‘The Words’ Review: This Three-Part Story’s Too Clever by Half

Bradley Cooper, Jeremy Irons, Zoe Saldana and Olivia Wilde get caught up in a tricky plot with too many twists

In 1922, when Ernest Hemingway was an aspiring, but as yet unpublished, writer still earning his living as a newspaper correspondent based in Paris, his then-wife, Hadley, inadvertently left a suitcase containing nearly all of his early manuscripts and carbon copies on a train at the Gare de Lyon station. Neither the manuscripts nor the suitcase were ever seen again.

That doleful bit of literary history (for details, click here) was the obvious inspirational starting point for “The Words,” an ambitious but ultimately unsatisfying drama about writerly aspirations.

The movie has a tricky, three-part narrative that may, as the British say, be too clever by half. Its trio of main characters, whose stories overlap in a fashion, are all novelists. Rory Jansen (Bradley Cooper) is a fledgling writer in New York whose ambition and hunger for recognition outstrip his talent. Jeremy Irons and Ben Barnes play the older and younger incarnations of a writer — he’s not Hemingway, but this is where the lost manuscript story comes into play — whose work both inspires and tempts Rory. And Dennis Quaid portrays Clay Hammond, a bestselling novelist who, in a public reading from his latest book, tells Rory’s story.

Got that? The movie keeps switching between these three men and their lives, drawing parallels and spotlighting their differences. Each of the three is confronted by the question of whether to choose the love of words over actual love. As Clay portentously intones, underlining for the slower students among us the movie’s key theme, “You have to choose between life and fiction. The two are very close, but they never actually touch.”

The most compelling story of the three is that of Rory.

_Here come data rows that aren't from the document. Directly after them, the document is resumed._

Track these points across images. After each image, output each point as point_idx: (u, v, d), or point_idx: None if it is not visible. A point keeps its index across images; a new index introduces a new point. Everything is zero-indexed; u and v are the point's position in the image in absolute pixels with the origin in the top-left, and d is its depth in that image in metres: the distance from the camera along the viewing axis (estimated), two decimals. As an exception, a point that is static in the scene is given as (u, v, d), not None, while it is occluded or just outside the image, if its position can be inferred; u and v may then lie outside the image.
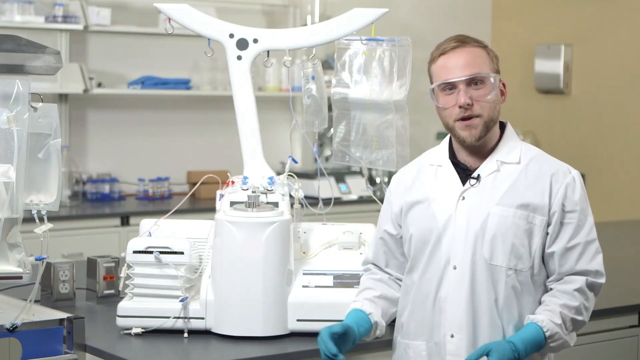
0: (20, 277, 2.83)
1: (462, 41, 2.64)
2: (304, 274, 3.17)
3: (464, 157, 2.69)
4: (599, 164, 7.17)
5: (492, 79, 2.62)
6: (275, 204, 3.15)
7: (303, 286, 3.13)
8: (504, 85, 2.67)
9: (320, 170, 3.56)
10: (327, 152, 6.74)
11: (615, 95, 7.11)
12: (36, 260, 2.84)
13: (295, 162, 3.30)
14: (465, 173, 2.67)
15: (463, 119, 2.60)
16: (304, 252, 3.25)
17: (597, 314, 3.46)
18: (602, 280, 2.65)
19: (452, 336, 2.62)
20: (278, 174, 3.28)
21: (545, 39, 7.48)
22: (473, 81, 2.60)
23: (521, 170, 2.64)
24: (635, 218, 6.56)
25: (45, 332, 2.90)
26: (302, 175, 3.87)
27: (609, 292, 3.78)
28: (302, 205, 3.30)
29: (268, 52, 3.28)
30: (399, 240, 2.78)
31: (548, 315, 2.57)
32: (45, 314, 3.03)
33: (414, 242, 2.69)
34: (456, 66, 2.60)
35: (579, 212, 2.63)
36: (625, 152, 7.06)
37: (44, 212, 2.88)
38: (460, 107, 2.60)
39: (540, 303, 2.64)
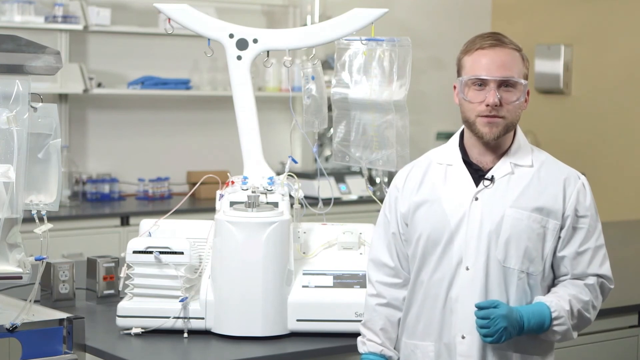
0: (20, 277, 2.82)
1: (501, 41, 2.63)
2: (304, 274, 3.17)
3: (476, 156, 2.67)
4: (599, 164, 7.17)
5: (522, 85, 2.62)
6: (275, 204, 3.15)
7: (303, 286, 3.13)
8: (528, 92, 2.67)
9: (320, 170, 3.56)
10: (327, 152, 6.74)
11: (615, 95, 7.11)
12: (36, 260, 2.84)
13: (295, 162, 3.30)
14: (477, 174, 2.66)
15: (487, 116, 2.60)
16: (304, 252, 3.25)
17: (597, 314, 3.47)
18: (612, 285, 2.68)
19: (463, 337, 2.61)
20: (278, 174, 3.28)
21: (545, 39, 7.47)
22: (504, 83, 2.60)
23: (534, 173, 2.64)
24: (635, 218, 6.56)
25: (45, 332, 2.90)
26: (302, 175, 3.87)
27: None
28: (302, 205, 3.30)
29: (268, 52, 3.29)
30: (404, 240, 2.76)
31: (557, 299, 2.58)
32: (45, 314, 3.03)
33: (422, 242, 2.66)
34: (492, 64, 2.60)
35: (590, 218, 2.64)
36: (625, 152, 7.06)
37: (44, 212, 2.88)
38: (487, 105, 2.59)
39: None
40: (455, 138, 2.73)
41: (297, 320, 3.09)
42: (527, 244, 2.59)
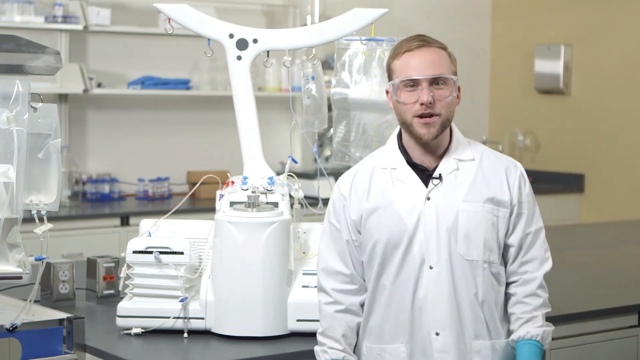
0: (20, 277, 2.82)
1: (427, 41, 2.68)
2: (304, 274, 3.17)
3: (419, 157, 2.70)
4: (599, 164, 7.17)
5: (453, 81, 2.66)
6: (275, 204, 3.15)
7: (303, 286, 3.13)
8: (459, 88, 2.70)
9: (320, 170, 3.56)
10: (327, 152, 6.74)
11: (615, 95, 7.11)
12: (36, 260, 2.84)
13: (295, 162, 3.30)
14: (424, 174, 2.69)
15: (422, 116, 2.63)
16: (304, 252, 3.25)
17: (597, 314, 3.48)
18: (551, 263, 2.74)
19: (437, 334, 2.64)
20: (278, 174, 3.28)
21: (545, 39, 7.48)
22: (435, 81, 2.64)
23: (477, 166, 2.70)
24: (635, 218, 6.56)
25: (45, 332, 2.90)
26: (302, 175, 3.86)
27: (609, 292, 3.79)
28: (302, 205, 3.30)
29: (268, 52, 3.29)
30: (357, 247, 2.75)
31: (531, 324, 2.67)
32: (45, 314, 3.03)
33: (380, 248, 2.67)
34: (421, 64, 2.64)
35: (529, 203, 2.72)
36: (625, 152, 7.06)
37: (43, 212, 2.88)
38: (421, 104, 2.62)
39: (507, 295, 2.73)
40: (393, 140, 2.76)
41: (297, 320, 3.09)
42: (485, 234, 2.65)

In the role, Cooper, looking baby-faced and a little lost, convincingly builds a sharp portrait of a man who comes to understand too late the high price to be paid for his moral shortcomings.

Irons lays on the frail-old-man shtick somewhat thickly, while Quaid mostly postures, playing more of a caricature of a self-loving famous writer than actually portraying a character. Zoe Saldana, Nora Arnezeder and Olivia Wilde turn up in supporting roles, each a love interest in one man’s life. (All three are attractive enough to encourage any aspiring male writers in the audience that literary success is indeed the pathway to landing babes.)

“The Words,” the first film by co-directors Brian Klugman and Lee Sternthal (the duo also co-wrote the screenplay, having earlier shared a story credit on “Tron: Legacy”), raises worthy questions about the thin line separating truth and fiction and whether novelists truly make up their stories or just borrow from their own lives and at what cost. But like a modern novel that is more about form, about how a story is told, rather than the story itself, the movie’s complicated structure sometimes gets in the way of just telling a tale that, as Hemingway might have put it, is honest and simple and true.